EMO'dan Nükleer Santral Sergisi



Sergi kapsamında 150x200 cm ölçülerinde hazırlanan 5 adet poster yer alıyor. İlk poster sunumda Sinop'ta kurulmak istenen nükleer santralın etkileyeceği bölgeye ilişkin görsel dokümanlar eşliğinde çarpıcı bilgiler veriliyor. Nükleer santral için tahsis edilen 10.1 milyon metrekarelik alanın 1415 futbol sahası büyüklüğüne denk geldiğine dikkat çekilen posterde, Sinop'un doğal güzellikleri ve yaşam anları "Türkiye'nin En Mutlu Şehri Sinop" vurgusuyla sunuluyor. Nükleer Santral alanının Bozburun Yaban Hayatı Geliştirme Sahası'na bitişik; Karadeniz'in tek fiyordu olan Hamsilos Tabiat Parkı'na 3.1 km, Aksaz-Karagöl Sulak Alanı'na 4.9 km, Sarıkum Tabiatı Koruma Alanı'na 4.2 km uzaklıkta olduğu belirtiliyor. 

İkinci posterde santralın daha inşaat aşamasında yaratacağı olumsuz çevresel etkiler ortaya konuluyor
- Sahada kazı çalışmalarının 2019 senesinde başlaması ve ilk reaktörün 2025 senesinde devreye alınması planlanmaktadır. Sinop Nükleer Santral çalışması için İnceburun mevkiinde yapılacak hafriyat çalışması ile Sinop-Sakarya illeri arası 550 km uzunluğunda, şerit genişlikleri 15 m olan, 2 şeritli bölünmüş yolun 2 m derinliğinde dolgusu yapılabilir.

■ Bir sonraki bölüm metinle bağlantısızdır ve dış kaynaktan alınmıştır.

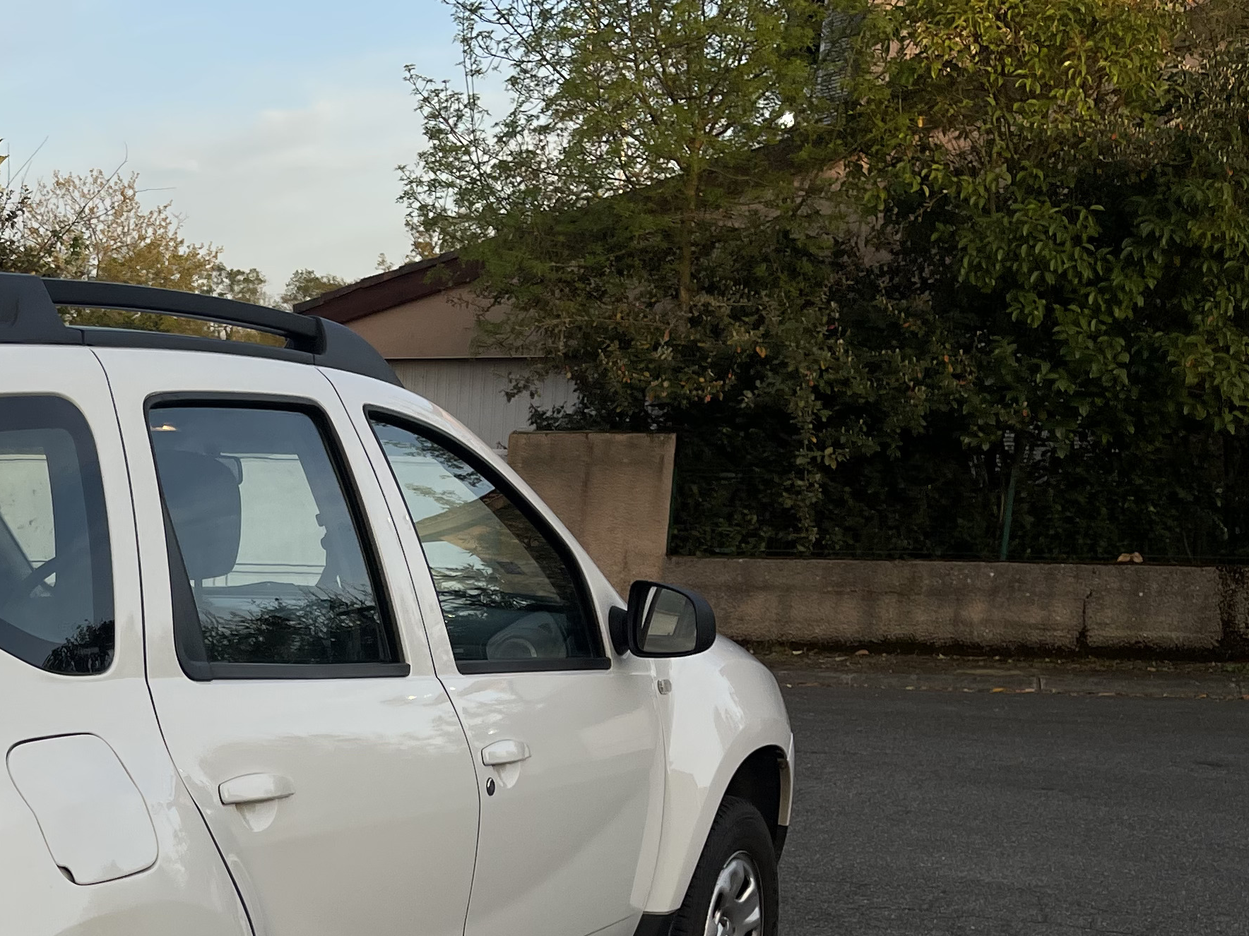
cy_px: 898
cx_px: -154
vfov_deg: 24.7
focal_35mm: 57
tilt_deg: -13.2
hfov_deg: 30.0
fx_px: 2057
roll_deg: +0.3
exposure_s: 1/780
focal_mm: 5.1
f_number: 1.6
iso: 32
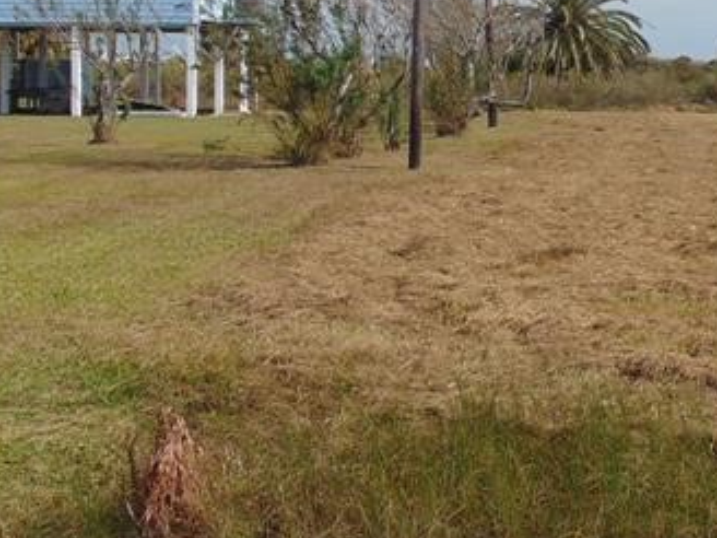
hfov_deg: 24.2
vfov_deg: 18.8
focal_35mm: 78
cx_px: 678
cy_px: 140
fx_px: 1616
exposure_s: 1/320
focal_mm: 4.5
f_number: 7.7
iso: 80
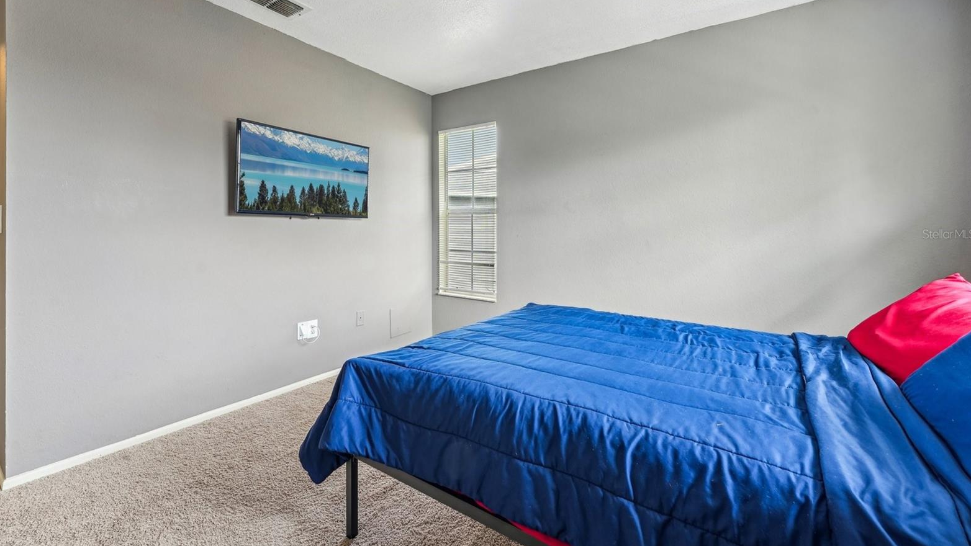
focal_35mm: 15
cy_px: 234
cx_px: 481
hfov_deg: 103.0
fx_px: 386
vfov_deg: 70.2
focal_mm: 14
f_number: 8
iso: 200
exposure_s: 1/13
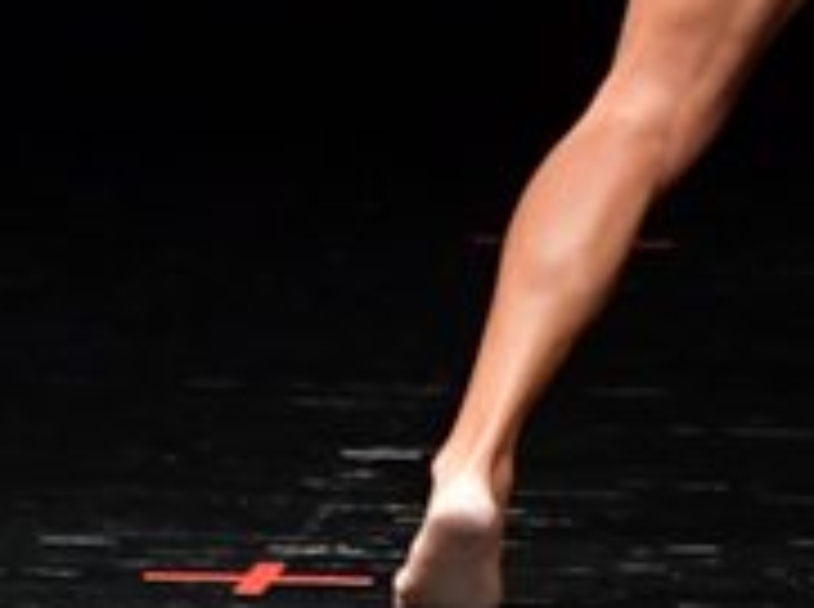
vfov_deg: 1.4
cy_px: -329
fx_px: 24689
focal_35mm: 1052
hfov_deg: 1.9
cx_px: 659
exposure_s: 1/400
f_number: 5.6
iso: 4000
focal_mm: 170
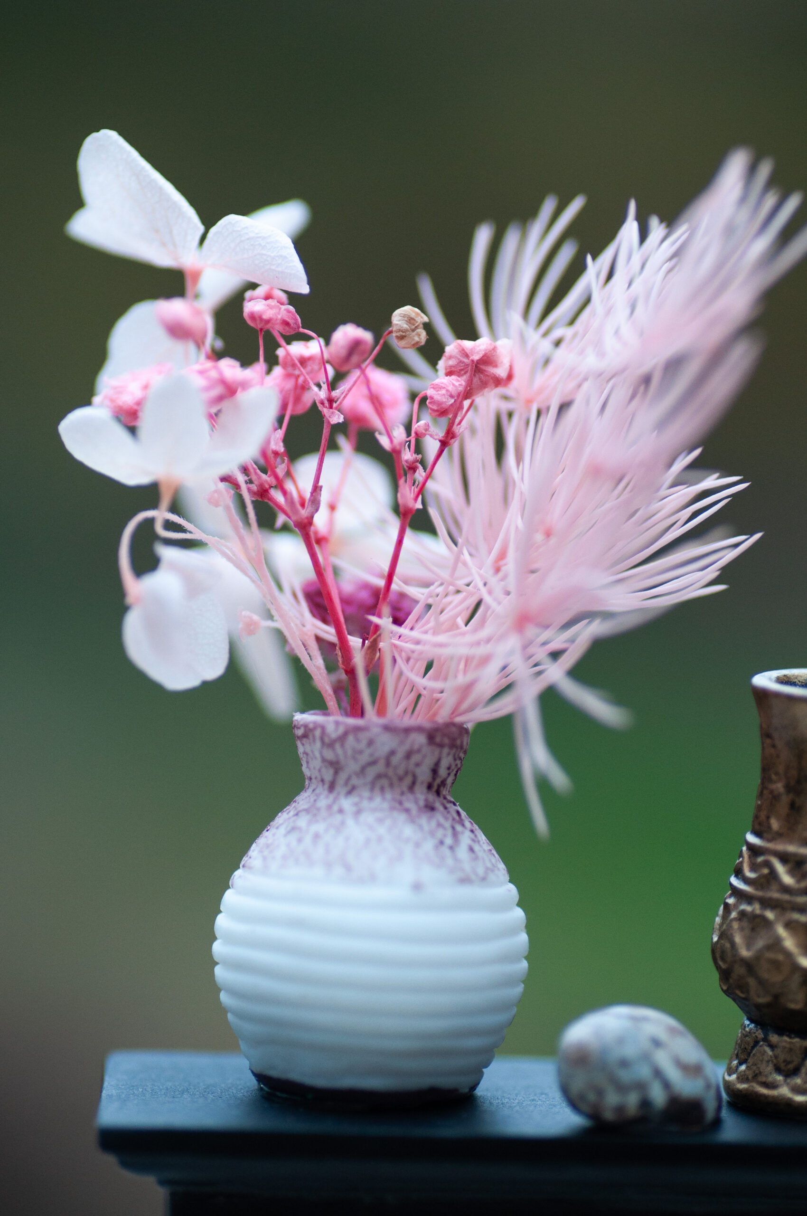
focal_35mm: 135
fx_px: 4551
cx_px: 404
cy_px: 608
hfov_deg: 10.1
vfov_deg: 15.2
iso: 640
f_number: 3.5
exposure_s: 1/320
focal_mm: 90
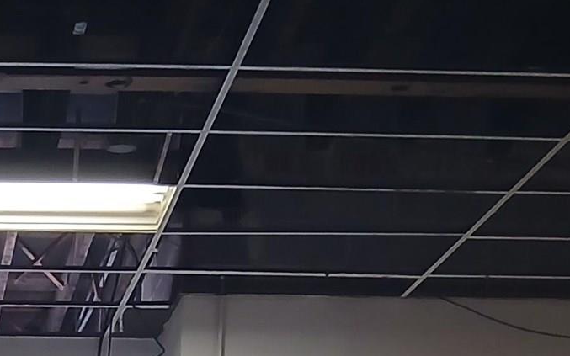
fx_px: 1942
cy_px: 965
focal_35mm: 125
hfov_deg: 16.1
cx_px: -112
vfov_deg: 9.0
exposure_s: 1/30
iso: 200
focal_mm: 3.98
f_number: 1.8
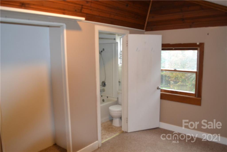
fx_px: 170
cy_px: 76
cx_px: 114
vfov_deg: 47.9
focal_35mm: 27
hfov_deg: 67.4
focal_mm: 18
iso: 1100
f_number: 3.5
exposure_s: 1/60
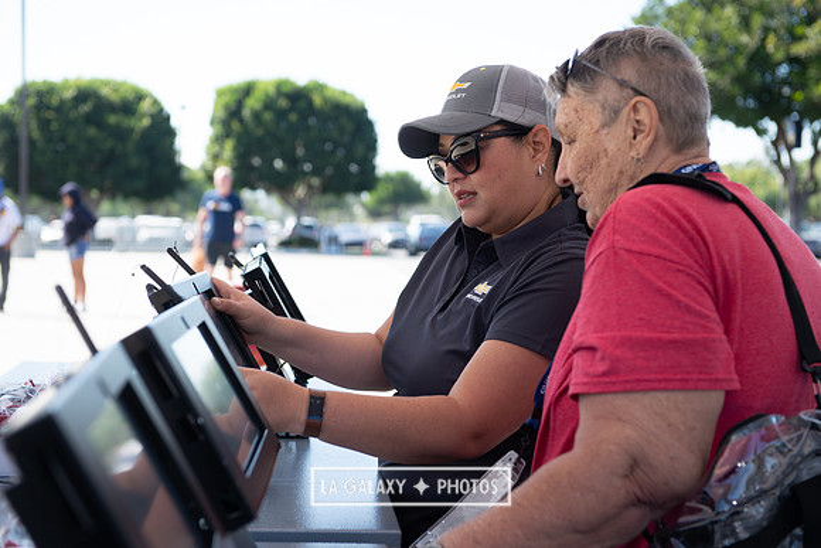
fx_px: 1369
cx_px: 410
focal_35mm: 60
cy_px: 274
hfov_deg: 33.4
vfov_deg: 22.6
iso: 250
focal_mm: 60
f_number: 4
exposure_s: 1/800
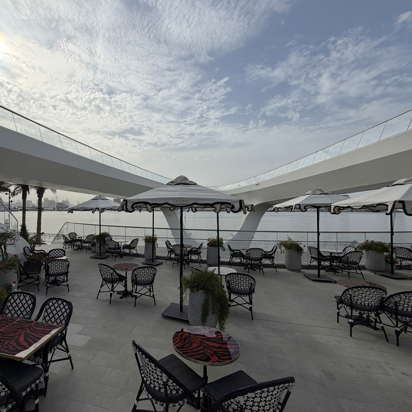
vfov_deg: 84.0
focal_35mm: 17
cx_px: 146
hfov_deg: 81.8
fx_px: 229
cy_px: 206
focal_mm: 2.22
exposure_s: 1/1613
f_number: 2.2
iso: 20
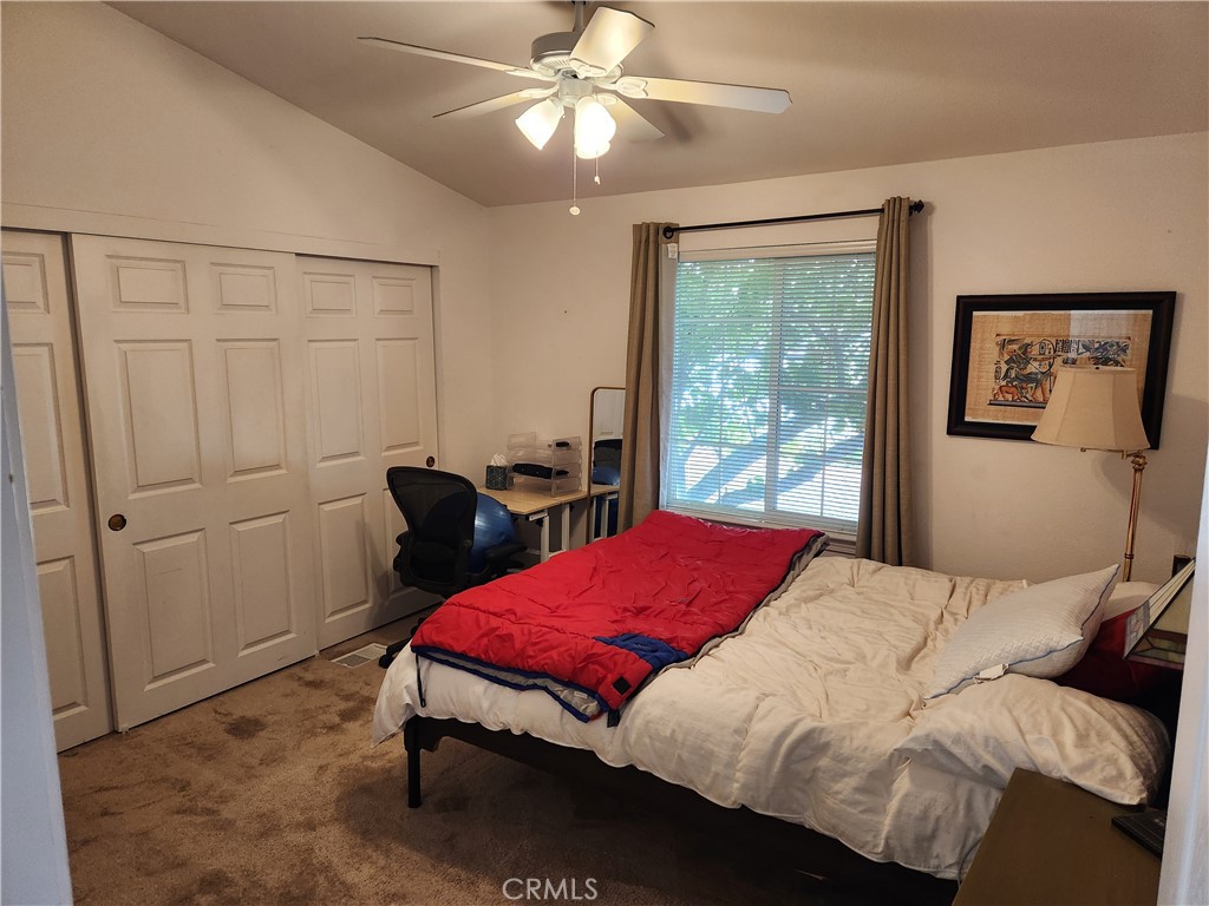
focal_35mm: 23
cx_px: 604
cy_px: 453
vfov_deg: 58.9
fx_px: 803
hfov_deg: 73.9
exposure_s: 1/120
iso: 250
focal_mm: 5.4
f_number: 1.8
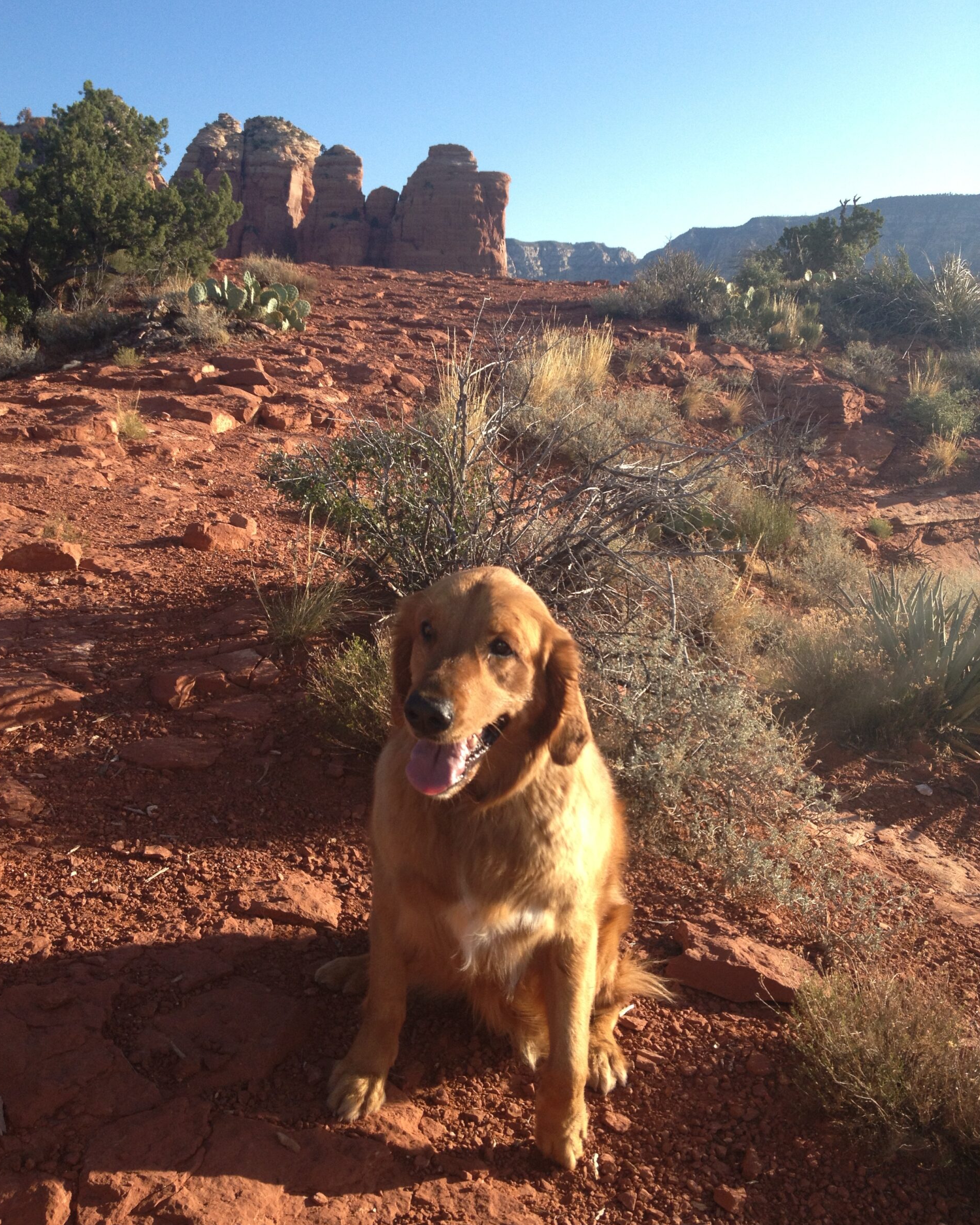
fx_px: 1342
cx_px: 484
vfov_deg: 49.1
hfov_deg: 40.1
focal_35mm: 37
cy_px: 596
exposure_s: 1/812
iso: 64
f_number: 2.4
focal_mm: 4.28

- Bu santralın en az 6 yıl süreceği öngörülen inşaat süresince milyonlarca ton çimento üretiminden ve diğer iş makinelerinden çıkacak sera gazları, toz, gürültü, titreşim ve tüm kirletici unsurların Sinop kent merkezi ve 30 km çaplı alanda bulunan karasal ve sucul yaşam alanlarına etkisi hesaplanamamaktadır.

Üçüncü posterde santralın işletme aşamasındaki çevresel etkileri ayrıntılı grafik ve şekiller aracılığıyla gözler önüne seriliyor. Santralda kullanılacak günlük soğutma suyu nedeniyle her gün 28 milyon metreküp Karadeniz suyunun "öldürüleceği" ifade edilirken, grafikle İstanbul'un günlük içme suyu tüketiminin 3 milyon metreküp, tüm Türkiye'nin ise 16 milyon metreküp olduğu anımsatılıyor. ÇED Raporu`ndan alıntılanan bilgilerle bölgenin maruz kalacağı sıvı, katı ve gaz radyoaktif atıklar listeleniyor.

Santralın maliyetini ele alan 4. posterde, EÜAŞ'ın vergi cenneti Jersey adalarına kurduğu offshore şirket üzerinden santrale ilişkin ticari faaliyetlerin yürütüleceği, bu şirket aracılığıyla santralın yakıtının ithal edileceği anlatılıyor. Santrala verilen alım garantisi fiyatının Türkiye'de ortalama elektrik fiyatından daha pahalı olduğu grafikle gösterilirken, Asahi Gazetesi'nden santralın yapım maliyetinin de yükseldiği haberi aktarılıyor.

Son posterde Sinop Nükleer Santralı'nın güvenlik boyutu irdeleniyor. ÇED Raporu'ndaki güvenlik vaatleri, ülkemizde yaşanan nükleer güvenlik sorunlarıyla karşılaştırılıyor. Türkiye'nin henüz nükleer santralı yokken İstanbul İkitelli'de 1999'da meydana gelen olayla "dünyanın en önemli 20 radyoaktif kazası" listesine girmeyi başardığı anımsatılıyor. Sinop halkının güvenlik güçlerince nasıl ÇED sürecinde Halkın Katılımı Toplantısı'na alınmadığı da fotoğraflarla sergileniyor.